Os relatores especiais insistem que as investigações criminais não devem ser usadas como uma ameaça ao trabalho jornalístico. As autoridades devem se abster de iniciar um processo contra jornalistas com base em acusações genéricas ou desproporcionais que criminalizam a circulação de informações de interesse público, protegidas pelo direito à liberdade de expressão, disseram eles.

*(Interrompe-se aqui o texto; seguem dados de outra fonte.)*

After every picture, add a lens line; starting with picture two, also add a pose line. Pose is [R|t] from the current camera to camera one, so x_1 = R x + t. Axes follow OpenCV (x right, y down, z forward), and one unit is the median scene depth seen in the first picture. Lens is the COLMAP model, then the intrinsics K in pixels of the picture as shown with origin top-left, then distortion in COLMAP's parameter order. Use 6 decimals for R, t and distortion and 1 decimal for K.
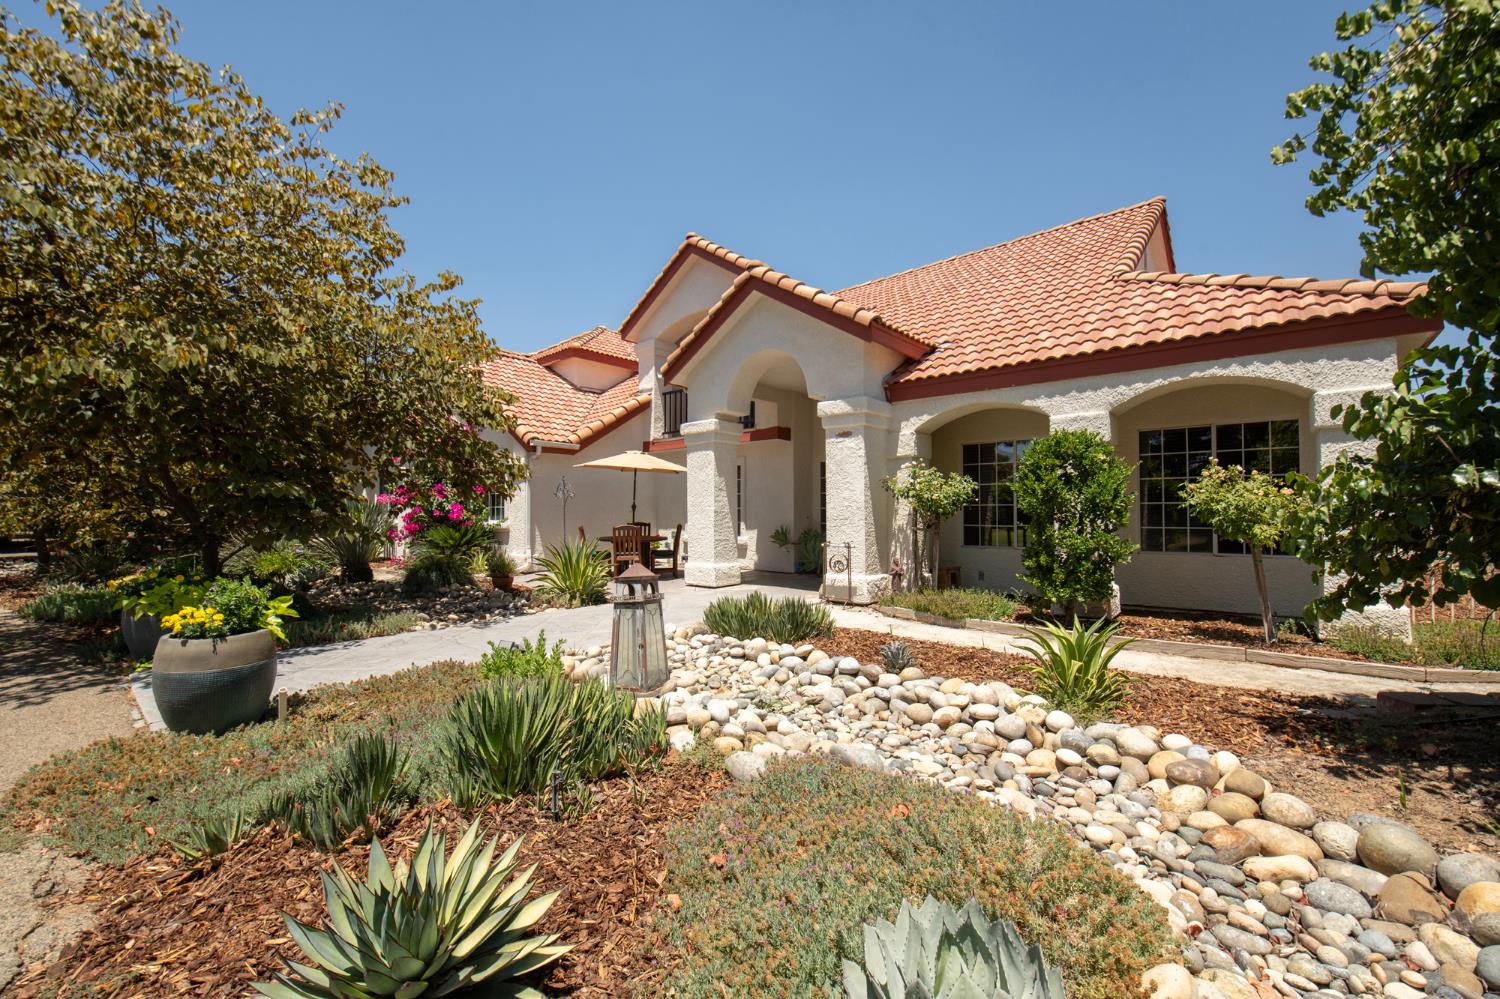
lens RADIAL K [[612.7, 0, 750.0], [0, 612.7, 499.5], [0, 0, 1]] dist [0.000096, -0.000060]
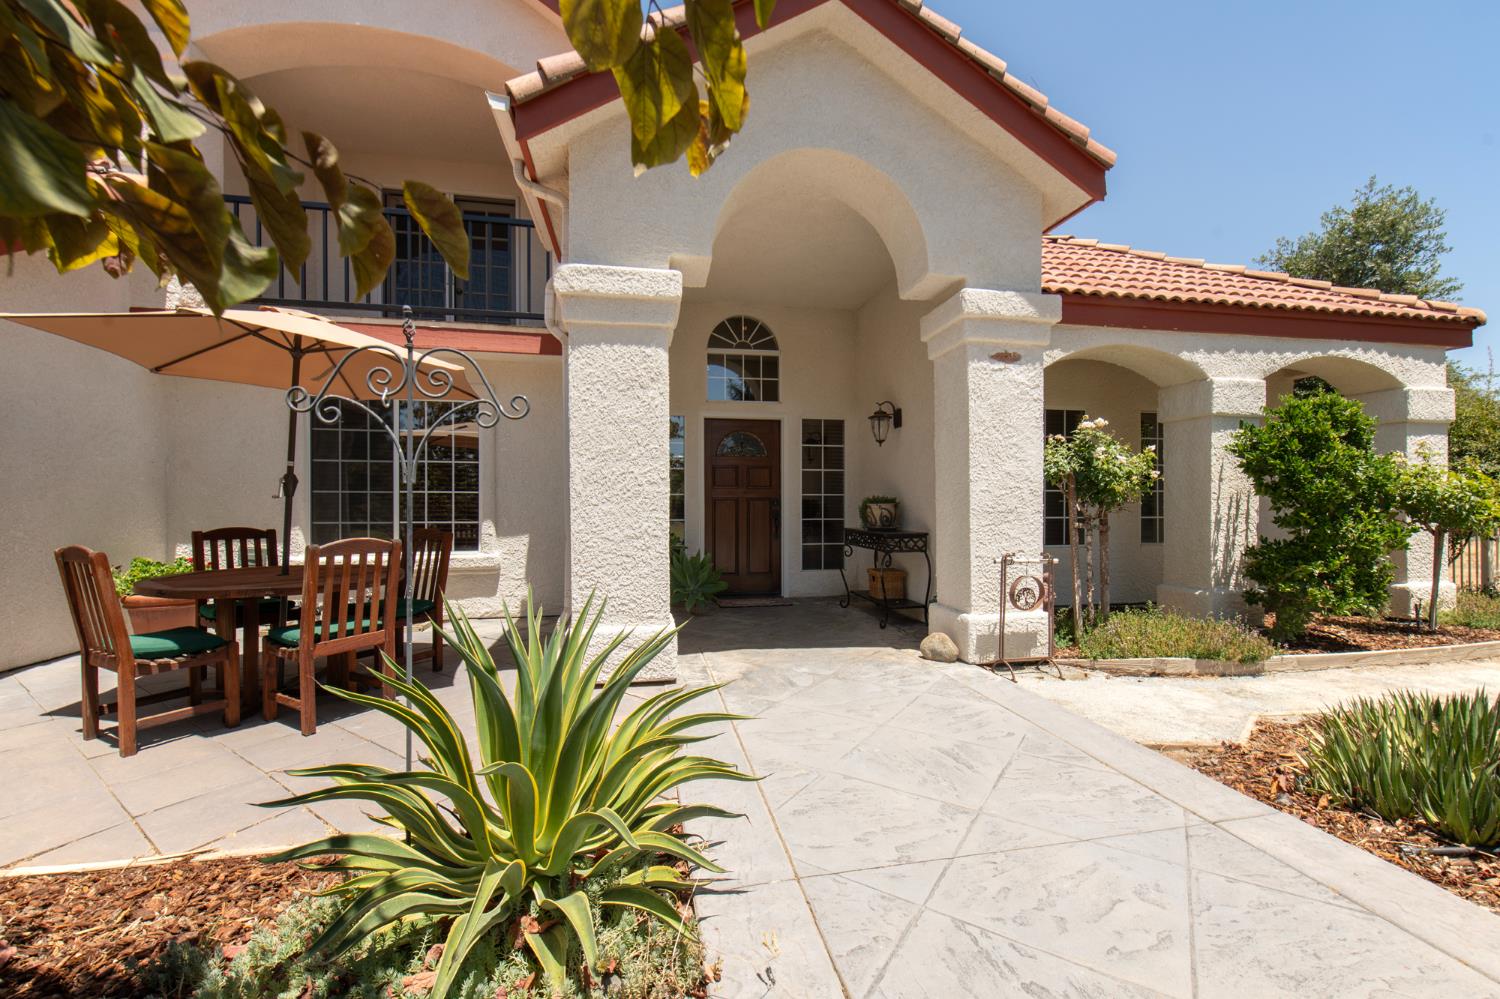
lens RADIAL K [[594.9, 0, 748.9], [0, 594.9, 505.7], [0, 0, 1]] dist [0.000922, 0.000055]
pose [[0.629760, 0.001391, 0.776789, -0.416468], [-0.014454, 0.999846, 0.009928, 0.025799], [-0.776655, -0.017480, 0.629683, 0.863314]]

Ambos os especialistas chamam a atenção para a conexão que esses processos podem ter com o direito à proteção de fontes jornalísticas, dado seu valor inestimável para a sociedade acessar informações de interesse público. Sem essa proteção, informações de alto interesse dificilmente assumiriam o status público. Os relatores especiais estão em contato com as autoridades brasileiras, que forneceram informações adicionais sobre uma investigação oficial em andamento sobre as ameaças relatadas por Greenwald e seu parceiro.

Os especialistas

David Kaye, como relator especial da ONU para a promoção e proteção do direito à liberdade de opinião e expressão, é parte dos chamados Procedimentos Especiais do Conselho de Direitos Humanos. Os Procedimentos Especiais, o maior órgão de especialistas independentes do sistema de Direitos Humanos da ONU, é o nome genérico dado aos mecanismos independentes de investigação e monitoramento do Conselho. Os detentores de mandato dos Procedimentos Especiais são especialistas independentes em direitos humanos, nomeados pelo Conselho de Direitos Humanos para tratar de situações específicas em países ou questões temáticas em todo o mundo. Eles não fazem parte da equipe da ONU e são independentes de qualquer governo ou organização. Eles agem individualmente e não recebem salário por seu trabalho.

Edison Lanza é o Relator Especial para a liberdade de expressão da CIDH. A Relatoria Especial para a Liberdade de Expressão foi criada pela CIDH para promover a defesa hemisférica do direito à liberdade de pensamento e expressão, em virtude do papel fundamental que esse direito tem para a consolidação e o desenvolvimento do sistema democrático.